We have plenty of taxes to cover the real cost of road repairs. What we have is much of that money being siphoned off for other projects.

You could also argue that EV's, not being taxed at the pump, would also have to pay a separate tax. In fact, some states are already trying to do this.
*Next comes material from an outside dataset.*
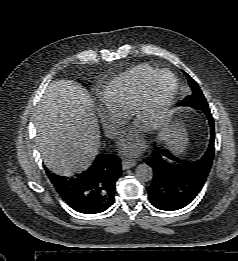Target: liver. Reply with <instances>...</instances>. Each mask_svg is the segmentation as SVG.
I'll return each instance as SVG.
<instances>
[{"mask_svg": "<svg viewBox=\"0 0 238 261\" xmlns=\"http://www.w3.org/2000/svg\"><path fill=\"white\" fill-rule=\"evenodd\" d=\"M90 95L71 80L51 82L35 112L36 143L48 169L73 173L90 163L100 144Z\"/></svg>", "mask_w": 238, "mask_h": 261, "instance_id": "1", "label": "liver"}]
</instances>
But that's another discussion.


----------



## GDN (Oct 30, 2017)

MelindaV said:


> I've not seen gas prices at $.99 since I was first driving (in the late 80s!).
> 
> having some of the lowest electricity prices, and highest fuel prices makes the NW a prime electric car market!
> 
> ...


Local current prices in Dallas from Gas Buddy.


----------



## JasonF (Oct 26, 2018)

It's averaging about $1.75 here in Central Florida. Might be the demand side keeping prices up, Florida has had trouble getting trucks to come down here to deliver things.


----------



## FRC (Aug 4, 2018)

$1.67 average in North Georgia, but more importantly, my wife and I don't care!


----------



## tencate (Jan 11, 2018)

Interesting discussion. Figured my post might provoke that.  Mind you, I'll never buy another ICE car (unless it's a _really_ interesting one like an old Aston Martin or something...). Most of us here are EV fanatics and you all probably think the way I do. But I'm mostly thinking of folks I know who were thinking about buying an EV before the oil and gas drop (and COVID-19) and now the "gas savings" argument I always used to use---which was pretty compelling before---is now, well, less appealing. (Darn, no supercharger miles referrals in the foreseeable future. )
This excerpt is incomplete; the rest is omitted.